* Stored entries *
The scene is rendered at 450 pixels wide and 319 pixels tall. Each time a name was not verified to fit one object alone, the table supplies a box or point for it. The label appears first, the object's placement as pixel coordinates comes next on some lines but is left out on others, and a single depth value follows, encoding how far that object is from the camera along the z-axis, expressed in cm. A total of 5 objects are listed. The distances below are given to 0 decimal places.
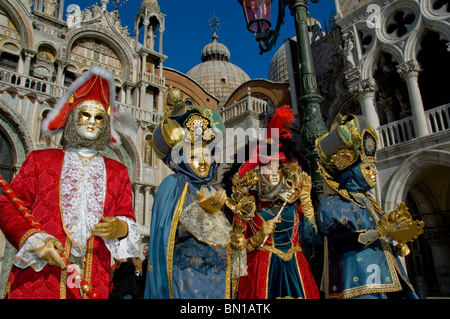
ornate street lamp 454
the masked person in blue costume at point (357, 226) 321
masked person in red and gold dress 384
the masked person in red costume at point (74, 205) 233
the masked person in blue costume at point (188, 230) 275
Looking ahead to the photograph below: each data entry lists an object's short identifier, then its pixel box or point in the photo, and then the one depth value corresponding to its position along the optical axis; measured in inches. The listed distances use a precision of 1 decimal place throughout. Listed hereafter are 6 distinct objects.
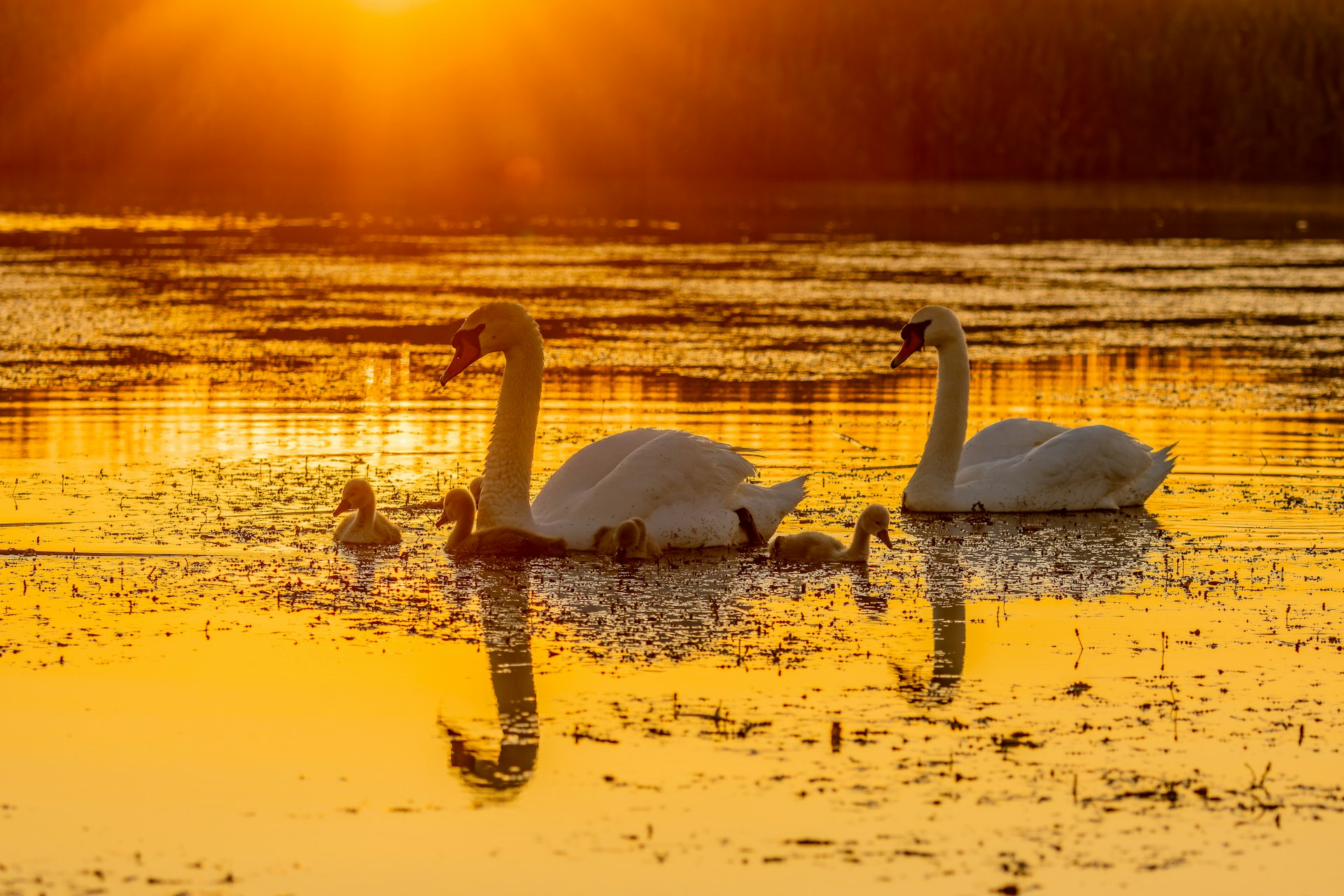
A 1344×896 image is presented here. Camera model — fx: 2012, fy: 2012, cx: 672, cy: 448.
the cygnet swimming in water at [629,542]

* To do *
Omit the pictures. Output every record above word for word.

* Solution below *
The scene is rendered at 450 pixels wide and 319 pixels tall. Each time a name was not verified to fit one object alone, the table supplies a box or point for it. The label appears first, the object's placement as pixel coordinates comes next on some lines but is left out on others, and a single depth value follows, encoding how far that object is from the camera along the z-axis, expressed in cm. A total of 5 objects are listed. The distances below are given to 0 decimal places.
ornate street lamp 454
the masked person in blue costume at point (357, 226) 321
masked person in red and gold dress 384
the masked person in red costume at point (74, 205) 233
the masked person in blue costume at point (188, 230) 275
Looking ahead to the photograph below: each data entry lists an object's short identifier, then its pixel box or point in the photo, and then the one depth value corresponding to its position along the optical axis; measured in inches. The listed distances use a precision of 1 decimal place throughout. Listed hereafter are 6 distinct objects.
A 1344×896 image is presented here. Camera model — fx: 2012, fy: 2012, cx: 672, cy: 448.
the cygnet swimming in water at [629,542]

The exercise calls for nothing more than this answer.